All drivers caught speeding should be allowed to choose between incurring penalty points and taking a driving safety course, motoring organisations said.

The AA said the system should be extended across the country after the introduction of a scheme giving drivers this choice helped lead to a reduction in the fatality rate in Northamptonshire.

However, RoadPeace, a road safety organisation, said the move risked trivialising driving offences and made drivers the only offenders who could choose between punishment and education.

The Speed Awareness Workshops have been operating in Northamptonshire for nearly five years, and since 2000 the number of road accident fatalities in the county has dropped from 76 a year to 47.

The workshops, which normally last two days, teach drivers that the chances of a pedestrian dying in a collision are dramatically increased if a car is travelling at 40mph rather than 20mph, as well as discussing driver's behaviour and attitude.
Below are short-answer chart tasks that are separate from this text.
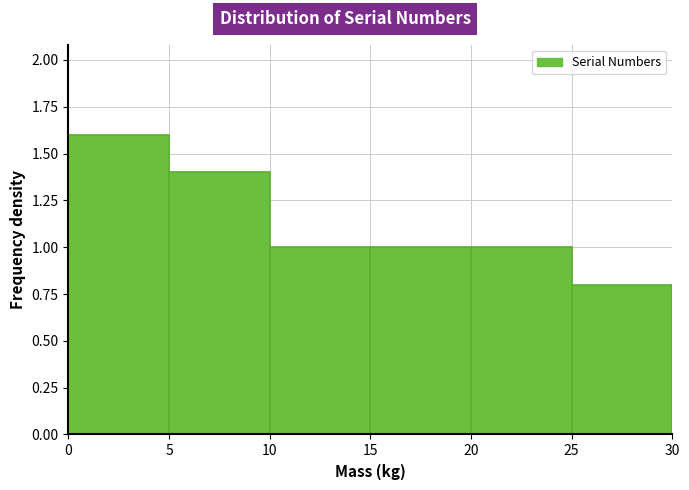

Which range on the x-axis has the tallest bar?

0 to 5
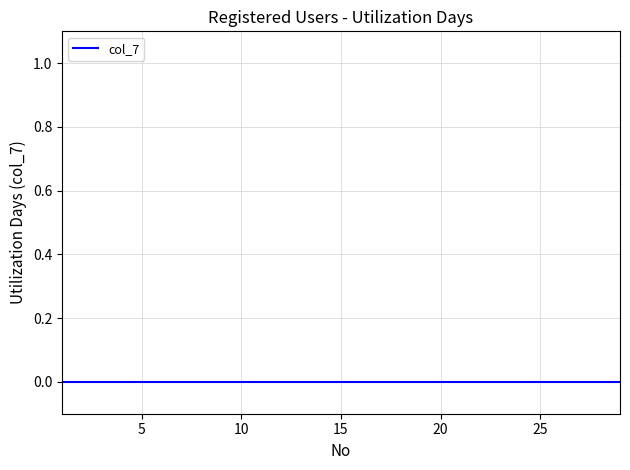

Which has a higher value, 3 or 24?

24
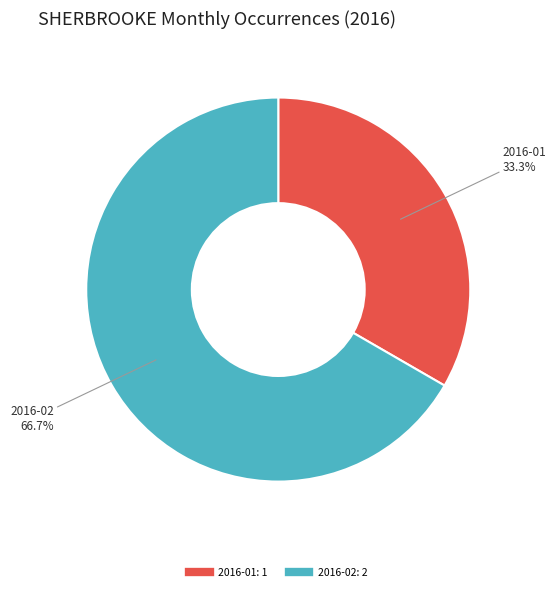

Is there a majority slice in this chart?

Yes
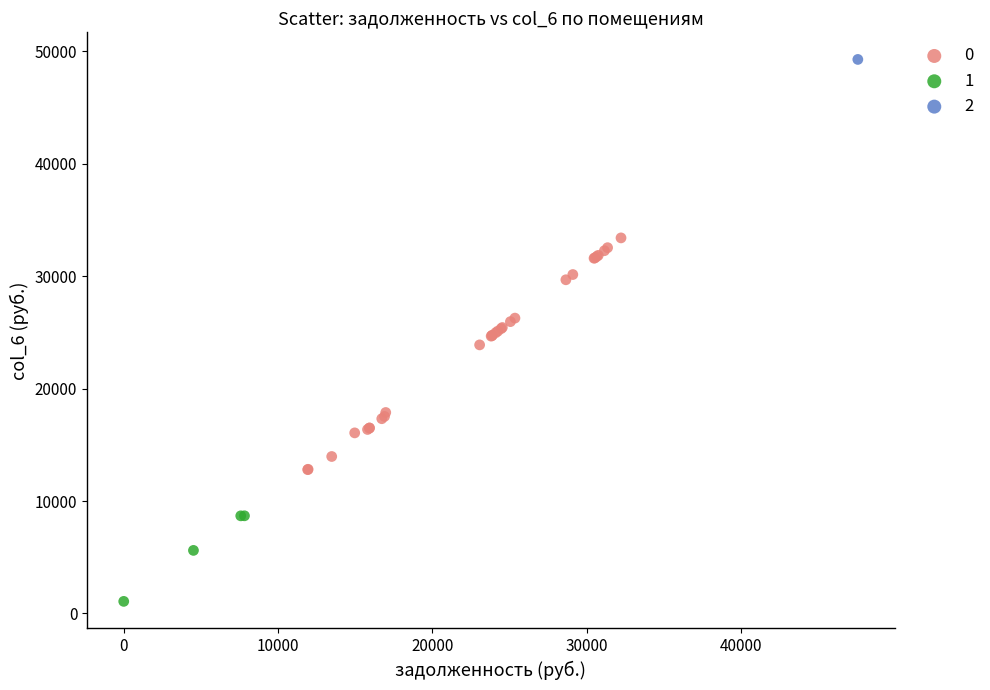

What are all the series names shown in the legend?

0, 1, 2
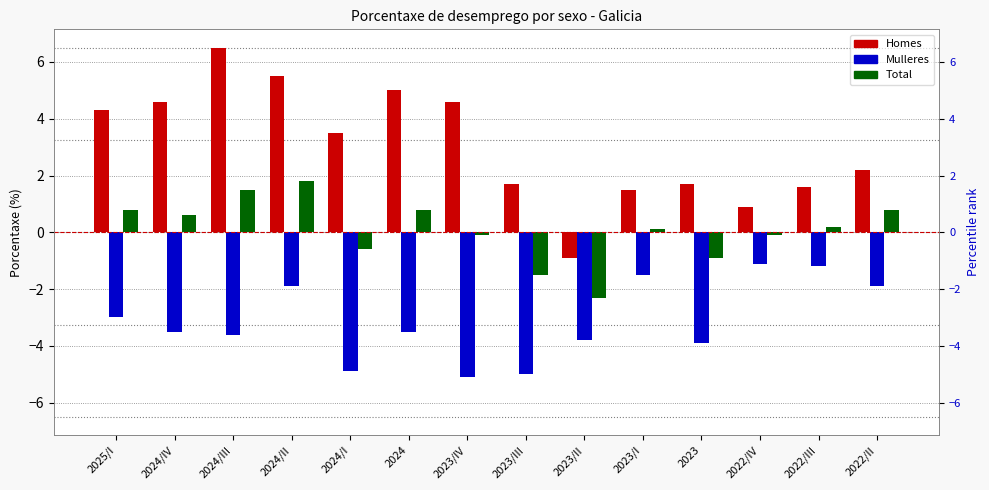

Reading left to right, transcribe all the data shown in this chart.

Homes: 4.3	4.6	6.5	5.5	3.5	5.0	4.6	1.7	-0.9	1.5	1.7	0.9	1.6	2.2
Mulleres: -3.0	-3.5	-3.6	-1.9	-4.9	-3.5	-5.1	-5.0	-3.8	-1.5	-3.9	-1.1	-1.2	-1.9
Total: 0.8	0.6	1.5	1.8	-0.6	0.8	-0.1	-1.5	-2.3	0.1	-0.9	-0.1	0.2	0.8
They are backed by the RAC Foundation and the AA, and several other police forces are considering adopting the course. The Government is considering ways to cut down speeding rates amid predictions that one in 10 drivers will be given a ticket next year.

Yesterday the AA said the system could make a lasting change in drivers' behaviour if the workshops were extended across the country.

Andrew Howard, head of road safety for the AA, said there was already a trend towards courses as well as fines for drink-driving and careless driving offences, and the value of educating drivers so they did not repeat mistakes was increasingly recognised. "It's much better if we can get someone to pay to come to learn the difficulties of speeding than it is if we just penalise them and take the money away and give them points," he said.

Mr Howard said the courses would also help distinguish those drivers "who are ignorant from the people who are not innocent".

However, Zoe Stow, chairwoman of RoadPeace, said the courses should not be an alternative to points but an additional element of the penalty for speeding.

"Education is separate from punishment and ideally they should go together. It should not be possible for someone to say they want to be educated and not punished," she said.

"Some drivers might already have a lot of penalty points and going on the course would be the difference between continuing to drive and losing their licence, as they deserve. It is downgrading driving offences.

"A shoplifter would not be given the choice of going on a course rather than having the appropriate punishment. People should not see driving offences as trivial. They can kill or put someone in a wheelchair for life."

A Home Office spokesman said the Northamptonshire scheme was a local project and said it had no plans to introduce it nationwide.